In our blog series we have looked at the idea of orthogonality in various aspects of structural characterization (read more here). We’ve already seen how this approach is a powerful tool for strengthening structural conclusions drawn from individual techniques, as well as being a requirement from the regulatory authorities. One area that we haven’t discussed yet, and that I would like to discuss in this blog, is the assessment of aggregation.
Aggregates are noted as being either product or process related in the ICH Q6B structural characterization guidelines (1) and as such are expected to be assessed. Aggregation is also specifically mentioned in the EMA and FDA guidelines on biosimilar structural characterization along with the idea, in each case, of orthogonal assessment of this structural feature (2,3). In addition, the assessment of degradation profiles (e.g. in Forced Degradation studies) of the product is also detailed and includes the use of aggregation assessments as part of this investigation (2, 3).
So, what is the best way to examine aggregation in a manner that draws on the expectation of orthogonality in this context?
There are several ways that aggregation can be studied, each drawing on a different mechanism of analysis and thus providing orthogonality for one another. What we need to consider though, is the nature of what we are attempting to examine in these types of study. Aggregates (and we are considering only subvisible components here) are delicate non-covalent assemblies of individual protein or glycoprotein units such as dimers, trimers, tetramers or larger. These are not usually the expected assemblies of the product that give activity (Insulin hexamers being a noted exception) but are most frequently impurities within the product.
These aggregates, being non-covalent, have less inherent stability than would be found for covalently linked units. Consequently, their stability may be disrupted to different degrees by the locality they find themselves in i.e. the experimental environment in which they exist (this has echoes of Werner Heisenberg’s quote that “The very act of observing disturbs the system” or what is known in physics as “The Observer Effect”). So, we need to remember that any approach we take will give an answer only within the parameters of the system. Bearing this in mind, at BioPharmaSpec we use the techniques of size exclusion chromatography with multiangle laserlight scattering (SEC-MALS) together with sedimentation velocity-analytical ultracentrifugation (SV-AUC) as our orthogonal methods for aggregation analysis.
SEC-MALS relies on chromatographic separation of the variously sized aggregates with photon scattering detection used as a measurement of aggregate mass and UV and refractive index to measure sample response (and so provide relative amounts of each component). This technique provides aggregate information but it must be borne in mind that shear forces within the column, along with significant sample dilution during passage of the sample can cause disruption to aggregates and lead to lower aggregation values for the sample.

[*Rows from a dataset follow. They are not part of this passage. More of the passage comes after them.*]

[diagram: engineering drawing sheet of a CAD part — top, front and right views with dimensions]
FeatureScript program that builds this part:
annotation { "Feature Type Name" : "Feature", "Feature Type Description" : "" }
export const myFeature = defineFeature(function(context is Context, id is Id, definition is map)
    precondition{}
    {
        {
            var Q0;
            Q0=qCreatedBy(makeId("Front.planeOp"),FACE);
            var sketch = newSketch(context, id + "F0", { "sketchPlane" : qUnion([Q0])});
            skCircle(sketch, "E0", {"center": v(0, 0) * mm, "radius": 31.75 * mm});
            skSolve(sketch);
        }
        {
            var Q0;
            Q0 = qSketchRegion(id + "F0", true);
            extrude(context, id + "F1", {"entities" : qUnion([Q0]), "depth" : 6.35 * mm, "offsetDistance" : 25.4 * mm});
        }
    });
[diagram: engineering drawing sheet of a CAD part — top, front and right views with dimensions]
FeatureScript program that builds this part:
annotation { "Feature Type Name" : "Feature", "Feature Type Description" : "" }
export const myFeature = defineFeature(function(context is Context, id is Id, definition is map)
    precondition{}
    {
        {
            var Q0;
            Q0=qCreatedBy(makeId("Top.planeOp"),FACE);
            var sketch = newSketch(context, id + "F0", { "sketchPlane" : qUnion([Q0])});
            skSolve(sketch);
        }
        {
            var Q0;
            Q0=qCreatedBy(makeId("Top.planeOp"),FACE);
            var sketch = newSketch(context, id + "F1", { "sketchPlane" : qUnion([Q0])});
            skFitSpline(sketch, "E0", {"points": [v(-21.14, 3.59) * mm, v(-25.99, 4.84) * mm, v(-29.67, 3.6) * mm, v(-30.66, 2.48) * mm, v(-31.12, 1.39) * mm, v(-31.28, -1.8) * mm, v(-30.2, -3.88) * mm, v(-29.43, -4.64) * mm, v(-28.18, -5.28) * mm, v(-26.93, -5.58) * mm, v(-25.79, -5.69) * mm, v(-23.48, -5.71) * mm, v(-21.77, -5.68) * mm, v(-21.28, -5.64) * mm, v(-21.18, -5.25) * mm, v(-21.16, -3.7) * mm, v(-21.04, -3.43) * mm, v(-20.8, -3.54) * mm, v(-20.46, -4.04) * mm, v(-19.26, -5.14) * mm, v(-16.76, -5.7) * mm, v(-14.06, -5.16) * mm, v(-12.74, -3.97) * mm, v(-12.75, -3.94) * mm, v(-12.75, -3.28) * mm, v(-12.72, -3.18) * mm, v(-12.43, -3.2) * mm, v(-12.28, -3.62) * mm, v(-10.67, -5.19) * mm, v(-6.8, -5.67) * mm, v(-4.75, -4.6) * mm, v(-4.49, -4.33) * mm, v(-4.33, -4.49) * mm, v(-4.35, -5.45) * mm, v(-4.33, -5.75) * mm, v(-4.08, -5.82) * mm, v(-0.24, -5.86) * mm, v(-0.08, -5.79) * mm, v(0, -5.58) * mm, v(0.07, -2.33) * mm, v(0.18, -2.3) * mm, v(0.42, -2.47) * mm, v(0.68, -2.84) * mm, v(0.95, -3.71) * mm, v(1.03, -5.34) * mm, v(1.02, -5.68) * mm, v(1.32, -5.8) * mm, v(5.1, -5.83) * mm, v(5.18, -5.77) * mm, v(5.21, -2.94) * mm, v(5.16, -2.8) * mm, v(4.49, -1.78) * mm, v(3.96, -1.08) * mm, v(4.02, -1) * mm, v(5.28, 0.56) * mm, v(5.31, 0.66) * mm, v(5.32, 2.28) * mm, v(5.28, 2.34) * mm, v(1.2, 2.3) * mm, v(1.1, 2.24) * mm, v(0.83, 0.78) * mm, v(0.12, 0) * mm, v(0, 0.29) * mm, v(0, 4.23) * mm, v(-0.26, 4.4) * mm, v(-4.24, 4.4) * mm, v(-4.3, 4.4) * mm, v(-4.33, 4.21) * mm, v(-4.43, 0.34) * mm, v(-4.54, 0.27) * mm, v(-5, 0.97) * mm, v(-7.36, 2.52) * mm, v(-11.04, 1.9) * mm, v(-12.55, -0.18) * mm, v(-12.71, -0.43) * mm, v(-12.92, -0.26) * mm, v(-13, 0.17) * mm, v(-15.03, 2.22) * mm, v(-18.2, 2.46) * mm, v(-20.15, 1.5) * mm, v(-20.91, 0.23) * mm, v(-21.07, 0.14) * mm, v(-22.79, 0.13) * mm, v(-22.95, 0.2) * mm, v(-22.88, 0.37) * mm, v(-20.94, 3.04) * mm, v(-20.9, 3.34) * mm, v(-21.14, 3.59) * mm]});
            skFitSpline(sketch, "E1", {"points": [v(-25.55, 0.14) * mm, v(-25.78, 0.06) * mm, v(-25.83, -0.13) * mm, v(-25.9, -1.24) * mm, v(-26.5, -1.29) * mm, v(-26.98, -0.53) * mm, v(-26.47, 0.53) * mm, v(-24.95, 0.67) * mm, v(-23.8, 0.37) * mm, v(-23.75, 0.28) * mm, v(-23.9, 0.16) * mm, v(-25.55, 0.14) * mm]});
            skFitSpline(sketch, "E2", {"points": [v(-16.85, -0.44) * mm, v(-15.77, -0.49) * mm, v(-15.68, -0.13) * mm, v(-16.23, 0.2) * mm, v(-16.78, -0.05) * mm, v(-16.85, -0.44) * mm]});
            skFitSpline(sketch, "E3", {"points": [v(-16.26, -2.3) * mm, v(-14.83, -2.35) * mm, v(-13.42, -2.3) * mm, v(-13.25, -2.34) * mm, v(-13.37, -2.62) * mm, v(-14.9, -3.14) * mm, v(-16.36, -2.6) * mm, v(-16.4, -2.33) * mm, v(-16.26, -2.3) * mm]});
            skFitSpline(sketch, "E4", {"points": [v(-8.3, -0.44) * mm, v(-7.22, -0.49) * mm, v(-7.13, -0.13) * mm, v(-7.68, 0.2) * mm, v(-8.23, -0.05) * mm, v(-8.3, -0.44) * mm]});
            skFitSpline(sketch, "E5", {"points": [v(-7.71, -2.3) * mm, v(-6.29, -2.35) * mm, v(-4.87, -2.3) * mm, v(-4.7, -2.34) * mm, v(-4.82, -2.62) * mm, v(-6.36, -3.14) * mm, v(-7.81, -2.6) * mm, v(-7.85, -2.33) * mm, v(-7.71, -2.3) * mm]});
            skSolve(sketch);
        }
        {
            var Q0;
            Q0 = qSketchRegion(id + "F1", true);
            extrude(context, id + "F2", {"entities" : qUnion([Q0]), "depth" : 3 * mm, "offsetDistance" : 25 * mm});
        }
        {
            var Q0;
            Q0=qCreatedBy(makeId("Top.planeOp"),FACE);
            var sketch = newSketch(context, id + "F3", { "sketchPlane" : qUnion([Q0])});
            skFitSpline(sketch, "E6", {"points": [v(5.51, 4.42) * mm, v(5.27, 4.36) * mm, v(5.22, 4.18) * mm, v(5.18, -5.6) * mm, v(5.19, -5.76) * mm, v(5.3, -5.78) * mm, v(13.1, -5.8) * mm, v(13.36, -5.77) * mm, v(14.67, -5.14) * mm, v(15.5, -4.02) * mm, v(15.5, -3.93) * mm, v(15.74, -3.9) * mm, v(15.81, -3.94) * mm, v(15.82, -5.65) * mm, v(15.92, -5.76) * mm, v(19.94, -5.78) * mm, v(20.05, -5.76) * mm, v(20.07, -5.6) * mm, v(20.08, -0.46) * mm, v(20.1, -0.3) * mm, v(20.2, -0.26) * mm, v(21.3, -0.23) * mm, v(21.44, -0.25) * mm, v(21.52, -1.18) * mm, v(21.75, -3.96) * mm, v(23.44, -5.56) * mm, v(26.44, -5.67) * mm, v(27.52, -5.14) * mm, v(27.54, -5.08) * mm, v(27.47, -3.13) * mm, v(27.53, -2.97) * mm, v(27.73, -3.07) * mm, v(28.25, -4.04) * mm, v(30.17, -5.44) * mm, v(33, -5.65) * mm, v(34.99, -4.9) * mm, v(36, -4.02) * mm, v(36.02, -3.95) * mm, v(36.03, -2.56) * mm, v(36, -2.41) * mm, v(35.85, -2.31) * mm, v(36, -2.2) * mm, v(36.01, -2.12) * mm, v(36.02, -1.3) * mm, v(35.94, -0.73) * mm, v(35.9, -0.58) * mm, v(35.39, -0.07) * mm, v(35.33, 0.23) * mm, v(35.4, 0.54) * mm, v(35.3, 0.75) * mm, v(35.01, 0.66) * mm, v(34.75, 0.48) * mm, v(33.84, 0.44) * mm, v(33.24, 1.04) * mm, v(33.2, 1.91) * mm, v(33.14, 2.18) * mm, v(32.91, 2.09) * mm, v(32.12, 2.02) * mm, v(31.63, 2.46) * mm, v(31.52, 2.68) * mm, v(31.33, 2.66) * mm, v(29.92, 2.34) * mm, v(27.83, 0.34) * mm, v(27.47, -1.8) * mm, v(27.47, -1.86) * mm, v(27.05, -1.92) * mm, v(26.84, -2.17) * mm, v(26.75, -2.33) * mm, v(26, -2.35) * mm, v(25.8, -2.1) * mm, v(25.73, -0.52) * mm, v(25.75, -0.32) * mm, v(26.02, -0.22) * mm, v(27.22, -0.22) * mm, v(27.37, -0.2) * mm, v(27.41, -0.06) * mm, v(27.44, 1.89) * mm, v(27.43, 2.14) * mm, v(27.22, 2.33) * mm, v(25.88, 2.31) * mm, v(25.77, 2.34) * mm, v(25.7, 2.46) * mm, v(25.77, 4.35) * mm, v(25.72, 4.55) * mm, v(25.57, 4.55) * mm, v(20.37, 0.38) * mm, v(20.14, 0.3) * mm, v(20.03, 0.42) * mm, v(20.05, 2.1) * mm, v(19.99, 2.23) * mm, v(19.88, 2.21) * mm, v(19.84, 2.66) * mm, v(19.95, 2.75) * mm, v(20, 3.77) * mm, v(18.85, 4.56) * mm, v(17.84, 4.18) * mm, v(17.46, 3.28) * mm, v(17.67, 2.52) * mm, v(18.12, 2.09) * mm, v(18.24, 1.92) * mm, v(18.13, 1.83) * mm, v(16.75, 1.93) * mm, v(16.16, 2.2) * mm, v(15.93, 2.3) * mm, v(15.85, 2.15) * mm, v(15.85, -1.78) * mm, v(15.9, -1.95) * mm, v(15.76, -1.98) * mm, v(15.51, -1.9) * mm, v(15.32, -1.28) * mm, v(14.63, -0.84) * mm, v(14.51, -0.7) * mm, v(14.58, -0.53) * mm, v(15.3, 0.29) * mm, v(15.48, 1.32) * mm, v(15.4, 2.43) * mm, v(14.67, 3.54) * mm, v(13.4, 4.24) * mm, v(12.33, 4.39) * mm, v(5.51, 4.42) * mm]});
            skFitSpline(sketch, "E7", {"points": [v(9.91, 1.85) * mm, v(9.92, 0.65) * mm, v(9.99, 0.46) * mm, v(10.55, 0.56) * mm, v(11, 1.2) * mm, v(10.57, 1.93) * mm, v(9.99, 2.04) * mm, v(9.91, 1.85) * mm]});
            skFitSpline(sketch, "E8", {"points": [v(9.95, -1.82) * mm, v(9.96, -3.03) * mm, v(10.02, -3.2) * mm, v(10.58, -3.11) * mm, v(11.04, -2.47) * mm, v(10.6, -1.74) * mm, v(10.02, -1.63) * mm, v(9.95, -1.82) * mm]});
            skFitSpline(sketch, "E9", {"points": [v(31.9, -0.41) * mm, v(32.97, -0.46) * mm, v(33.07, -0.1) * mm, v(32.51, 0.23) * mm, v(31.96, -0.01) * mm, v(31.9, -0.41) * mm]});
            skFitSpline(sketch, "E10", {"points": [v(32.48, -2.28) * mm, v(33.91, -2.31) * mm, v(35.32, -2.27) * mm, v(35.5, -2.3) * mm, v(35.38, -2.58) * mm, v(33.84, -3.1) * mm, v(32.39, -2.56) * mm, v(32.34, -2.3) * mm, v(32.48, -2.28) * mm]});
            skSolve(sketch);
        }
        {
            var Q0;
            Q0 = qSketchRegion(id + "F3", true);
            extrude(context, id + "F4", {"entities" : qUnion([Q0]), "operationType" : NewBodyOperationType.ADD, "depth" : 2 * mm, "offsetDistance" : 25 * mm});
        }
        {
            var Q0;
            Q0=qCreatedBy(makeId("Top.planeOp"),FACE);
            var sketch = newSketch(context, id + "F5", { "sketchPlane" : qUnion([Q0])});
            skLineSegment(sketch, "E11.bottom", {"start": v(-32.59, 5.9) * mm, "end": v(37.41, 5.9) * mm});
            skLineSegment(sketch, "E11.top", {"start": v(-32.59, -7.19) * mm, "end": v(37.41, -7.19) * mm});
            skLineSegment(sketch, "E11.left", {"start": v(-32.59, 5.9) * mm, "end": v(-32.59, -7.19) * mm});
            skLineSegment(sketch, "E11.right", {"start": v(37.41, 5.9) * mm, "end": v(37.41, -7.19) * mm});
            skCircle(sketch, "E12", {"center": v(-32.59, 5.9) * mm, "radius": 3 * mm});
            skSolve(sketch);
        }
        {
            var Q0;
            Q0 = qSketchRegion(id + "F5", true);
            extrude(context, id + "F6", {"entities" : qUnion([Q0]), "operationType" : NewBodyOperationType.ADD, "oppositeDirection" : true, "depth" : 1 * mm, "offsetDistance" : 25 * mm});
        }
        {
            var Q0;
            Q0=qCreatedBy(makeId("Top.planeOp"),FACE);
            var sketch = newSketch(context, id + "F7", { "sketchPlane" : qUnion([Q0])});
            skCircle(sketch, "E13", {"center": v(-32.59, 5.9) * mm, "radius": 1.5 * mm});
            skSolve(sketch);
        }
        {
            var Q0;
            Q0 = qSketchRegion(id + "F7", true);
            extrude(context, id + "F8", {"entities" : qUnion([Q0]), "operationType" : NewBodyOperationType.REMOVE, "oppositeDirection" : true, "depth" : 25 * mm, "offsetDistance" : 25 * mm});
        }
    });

As an orthogonal procedure to SEC-MALS we use SV-AUC, whereby samples are subject to separation via high-speed centrifugation. The generated intense gravitational field causes sequential partitioning and separation of the different sized aggregates. Regular UV measurements of the sample tubes in the rotor are taken and processed through computer algorithms to determine the aggregation profile and provide relative quantitation of the components. The nature of the AUC processing software has evolved over time with new techniques being incorporated to interrogate the data more deeply.
AUC, being a column-free technique, does not subject the sample to the same dispersive forces that SEC-MALS does. Thus AUC analyses tend to result in higher relative percentages of aggregates detected compared to SEC-MALS. The technique of AUC is well considered by regulatory agencies.
The use of SEC-MALS and SV-AUC, with their opposing theories of separation and thus of system disturbance, result in relative abundances of protein monomer and smaller oligomer states that will give upper and lower ranges for the degree of aggregation seen in the sample. There are other techniques available for the analysis of aggregates, such as asymmetric flow field flow fractionation (AF4). Again, these will provide data relative to the system being used and the effect it causes on aggregation. In the case of AF4, there will be forces associated with the channel flow and membrane interactions as well. In our experience, the use of SEC-MALS in conjunction with SV-AUC provides meaningful data for aggregation studies that fulfil the need for orthogonal analysis in this area of structural characterization.